Stated task A:
Update the listing from its first line down to the line containing "Identify the document", inclusive, by replacing "Page size" with "Image size" and leaving everything else unchanged. Give only those lines.

Selection:
** start **

We asked these experienced Java professionals "What have been the most significant changes to the Java ecosystem in the past year?" Here's what they told us:
- Java 8 is getting a lot of adoption. People are embracing lambda expressions since it’s an open door for functional programming – less code gets more done. This reduces bugs. The work is done in frameworks. A lot less to look at. It's about getting up to speed with functional programming. Frameworks enable automation and allow people to focus on business problems versus infrastructure issues. A solid ecosystem allows you to focus on solving problems versus building infrastructure. You can turn out features quickly. Java has a head start since it’s been around so long. Java 8 rejuvenated the language. Spring Boot and the Play framework renewed enthusiasm as Java 9 will do with modularity.
- The OSGi Alliance thinks Java 9 is particularly exciting because of the promise of modularity.
- The realization of Java 8 and exploiting all its capabilities. More support for closures and functional programming languages like Scala and support for Spring with Spring Boot radically accelerating development and deployment of Java applications.

** end **

Extracted records:
** start **

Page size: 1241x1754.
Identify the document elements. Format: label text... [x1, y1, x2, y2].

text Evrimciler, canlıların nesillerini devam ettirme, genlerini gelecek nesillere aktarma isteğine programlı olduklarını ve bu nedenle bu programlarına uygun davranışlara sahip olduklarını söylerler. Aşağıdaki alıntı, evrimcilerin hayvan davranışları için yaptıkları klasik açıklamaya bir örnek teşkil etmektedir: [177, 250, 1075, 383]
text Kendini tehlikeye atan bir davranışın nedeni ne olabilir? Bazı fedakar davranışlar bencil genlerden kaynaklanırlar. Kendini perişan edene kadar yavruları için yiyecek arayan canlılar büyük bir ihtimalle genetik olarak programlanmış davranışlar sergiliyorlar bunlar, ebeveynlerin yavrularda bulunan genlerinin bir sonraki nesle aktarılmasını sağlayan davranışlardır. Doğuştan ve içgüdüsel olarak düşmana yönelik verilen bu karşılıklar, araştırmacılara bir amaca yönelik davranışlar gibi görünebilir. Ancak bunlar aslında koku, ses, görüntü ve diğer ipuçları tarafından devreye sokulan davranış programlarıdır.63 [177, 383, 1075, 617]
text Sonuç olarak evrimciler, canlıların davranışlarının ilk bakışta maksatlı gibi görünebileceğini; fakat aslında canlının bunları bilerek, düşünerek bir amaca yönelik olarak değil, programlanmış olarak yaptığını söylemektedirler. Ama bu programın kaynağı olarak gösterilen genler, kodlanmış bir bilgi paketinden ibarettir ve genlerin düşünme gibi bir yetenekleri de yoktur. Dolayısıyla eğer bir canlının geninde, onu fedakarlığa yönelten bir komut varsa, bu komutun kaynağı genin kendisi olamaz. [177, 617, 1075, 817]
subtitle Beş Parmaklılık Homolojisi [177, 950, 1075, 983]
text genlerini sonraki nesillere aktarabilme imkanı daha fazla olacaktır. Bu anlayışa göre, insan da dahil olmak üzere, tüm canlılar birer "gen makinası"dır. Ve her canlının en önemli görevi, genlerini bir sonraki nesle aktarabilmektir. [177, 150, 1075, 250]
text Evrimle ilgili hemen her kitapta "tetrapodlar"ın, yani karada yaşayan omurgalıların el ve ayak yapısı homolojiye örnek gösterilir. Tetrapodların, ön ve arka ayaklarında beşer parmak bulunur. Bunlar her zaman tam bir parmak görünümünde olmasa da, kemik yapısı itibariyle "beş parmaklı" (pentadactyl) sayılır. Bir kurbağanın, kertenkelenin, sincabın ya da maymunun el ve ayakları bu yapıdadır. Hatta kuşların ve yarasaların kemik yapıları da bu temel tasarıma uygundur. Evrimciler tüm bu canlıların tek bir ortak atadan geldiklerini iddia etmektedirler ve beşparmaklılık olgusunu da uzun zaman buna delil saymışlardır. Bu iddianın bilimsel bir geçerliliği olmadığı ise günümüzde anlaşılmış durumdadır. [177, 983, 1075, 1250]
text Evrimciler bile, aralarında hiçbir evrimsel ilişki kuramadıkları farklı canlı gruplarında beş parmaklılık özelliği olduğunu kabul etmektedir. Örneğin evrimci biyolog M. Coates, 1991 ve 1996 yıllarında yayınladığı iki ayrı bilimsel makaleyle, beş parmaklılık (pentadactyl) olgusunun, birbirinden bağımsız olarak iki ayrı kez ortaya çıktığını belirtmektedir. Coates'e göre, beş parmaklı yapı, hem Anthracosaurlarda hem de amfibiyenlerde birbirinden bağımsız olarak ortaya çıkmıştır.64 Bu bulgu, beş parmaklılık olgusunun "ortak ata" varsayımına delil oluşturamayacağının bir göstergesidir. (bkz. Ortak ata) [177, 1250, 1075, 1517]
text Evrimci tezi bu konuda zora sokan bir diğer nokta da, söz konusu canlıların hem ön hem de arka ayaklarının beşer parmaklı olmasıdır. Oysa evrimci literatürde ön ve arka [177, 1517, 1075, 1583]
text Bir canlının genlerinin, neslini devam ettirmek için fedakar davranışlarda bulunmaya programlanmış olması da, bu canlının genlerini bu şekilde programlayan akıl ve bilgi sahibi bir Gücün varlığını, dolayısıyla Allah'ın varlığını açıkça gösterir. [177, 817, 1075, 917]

** end **

Stated task B:
Retype everything in the passage on the Java ecosystem from "- The realization" down to "of Java applications.".

Exercise answer A:
Image size: 1241x1754.
Identify the document elements. Format: label text... [x1, y1, x2, y2].

Exercise answer B:
- The realization of Java 8 and exploiting all its capabilities. More support for closures and functional programming languages like Scala and support for Spring with Spring Boot radically accelerating development and deployment of Java applications.